[Exercise directions]
Leaving out pictures, output exactly the lines below from the one that has "Source code" through the one that has "in the urban system", and nothing else.

________________

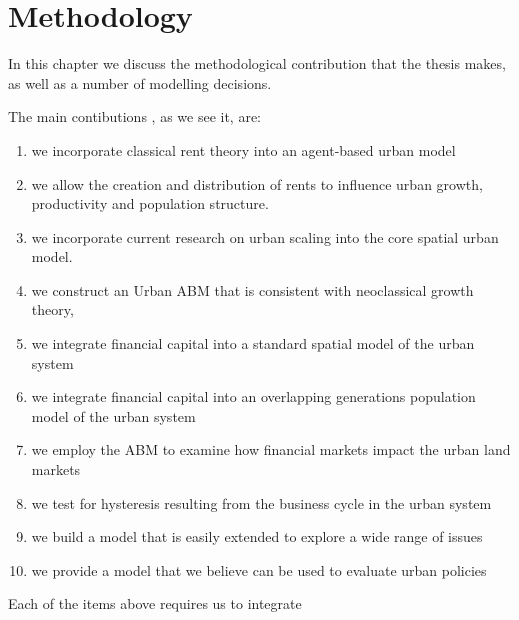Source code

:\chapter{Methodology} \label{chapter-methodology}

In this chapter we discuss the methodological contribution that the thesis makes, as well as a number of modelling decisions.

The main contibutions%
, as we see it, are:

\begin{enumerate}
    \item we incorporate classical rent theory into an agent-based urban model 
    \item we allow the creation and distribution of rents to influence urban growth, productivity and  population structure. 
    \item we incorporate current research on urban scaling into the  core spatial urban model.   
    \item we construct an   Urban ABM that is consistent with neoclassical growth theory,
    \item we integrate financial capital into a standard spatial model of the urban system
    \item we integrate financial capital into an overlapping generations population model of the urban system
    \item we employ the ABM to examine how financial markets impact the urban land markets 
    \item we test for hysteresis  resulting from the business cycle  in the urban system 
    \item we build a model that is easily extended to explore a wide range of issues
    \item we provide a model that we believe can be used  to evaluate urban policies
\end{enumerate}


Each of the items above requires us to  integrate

________________

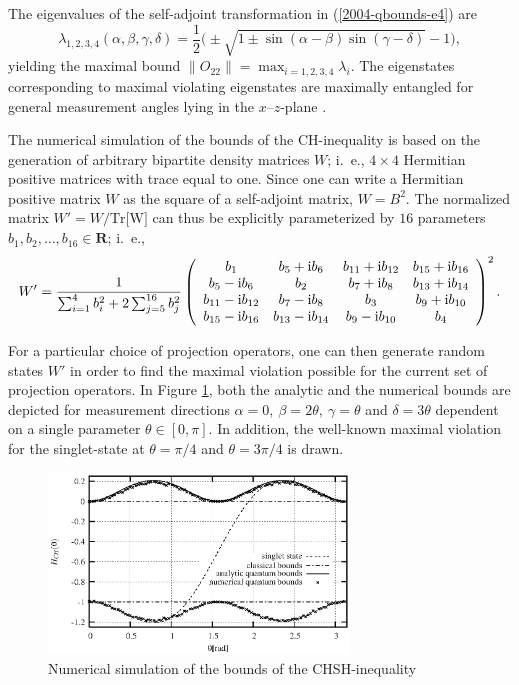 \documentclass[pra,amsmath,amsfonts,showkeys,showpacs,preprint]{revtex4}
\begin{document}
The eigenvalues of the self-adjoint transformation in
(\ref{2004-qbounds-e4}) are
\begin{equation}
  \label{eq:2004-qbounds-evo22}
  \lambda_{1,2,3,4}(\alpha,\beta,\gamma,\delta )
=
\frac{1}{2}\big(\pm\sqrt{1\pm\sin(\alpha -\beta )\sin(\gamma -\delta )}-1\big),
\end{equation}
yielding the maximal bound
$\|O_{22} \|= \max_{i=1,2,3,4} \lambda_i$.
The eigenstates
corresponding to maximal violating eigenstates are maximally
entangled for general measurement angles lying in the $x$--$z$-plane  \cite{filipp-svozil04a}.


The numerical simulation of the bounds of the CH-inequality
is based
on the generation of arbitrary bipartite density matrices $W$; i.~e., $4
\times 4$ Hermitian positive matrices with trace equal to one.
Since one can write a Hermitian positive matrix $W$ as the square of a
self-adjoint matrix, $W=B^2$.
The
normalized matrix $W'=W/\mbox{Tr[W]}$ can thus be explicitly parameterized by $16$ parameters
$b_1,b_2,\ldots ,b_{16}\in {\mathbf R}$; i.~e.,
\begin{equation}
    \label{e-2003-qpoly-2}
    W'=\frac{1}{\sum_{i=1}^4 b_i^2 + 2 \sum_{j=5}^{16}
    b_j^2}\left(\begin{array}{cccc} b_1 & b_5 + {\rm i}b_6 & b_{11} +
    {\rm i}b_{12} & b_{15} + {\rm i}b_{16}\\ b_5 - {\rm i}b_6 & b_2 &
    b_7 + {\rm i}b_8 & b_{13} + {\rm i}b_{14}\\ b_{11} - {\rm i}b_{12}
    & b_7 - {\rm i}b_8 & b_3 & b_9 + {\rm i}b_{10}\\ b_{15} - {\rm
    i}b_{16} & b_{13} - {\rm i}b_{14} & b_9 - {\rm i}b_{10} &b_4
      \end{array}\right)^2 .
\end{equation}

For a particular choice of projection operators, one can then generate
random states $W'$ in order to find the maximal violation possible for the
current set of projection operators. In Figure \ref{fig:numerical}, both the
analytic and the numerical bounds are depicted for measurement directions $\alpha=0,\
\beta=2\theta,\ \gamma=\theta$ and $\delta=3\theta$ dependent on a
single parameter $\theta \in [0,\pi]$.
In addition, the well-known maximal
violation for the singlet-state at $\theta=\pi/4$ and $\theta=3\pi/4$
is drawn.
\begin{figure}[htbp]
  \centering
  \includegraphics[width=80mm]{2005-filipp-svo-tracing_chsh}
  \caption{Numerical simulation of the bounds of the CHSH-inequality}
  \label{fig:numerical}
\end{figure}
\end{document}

________________

[Output for this exercise]
Source code

:\chapter{Methodology} \label{chapter-methodology}

In this chapter we discuss the methodological contribution that the thesis makes, as well as a number of modelling decisions.

The main contibutions%
, as we see it, are:

\begin{enumerate}
    \item we incorporate classical rent theory into an agent-based urban model 
    \item we allow the creation and distribution of rents to influence urban growth, productivity and  population structure. 
    \item we incorporate current research on urban scaling into the  core spatial urban model.   
    \item we construct an   Urban ABM that is consistent with neoclassical growth theory,
    \item we integrate financial capital into a standard spatial model of the urban system
    \item we integrate financial capital into an overlapping generations population model of the urban system
    \item we employ the ABM to examine how financial markets impact the urban land markets 
    \item we test for hysteresis  resulting from the business cycle  in the urban system 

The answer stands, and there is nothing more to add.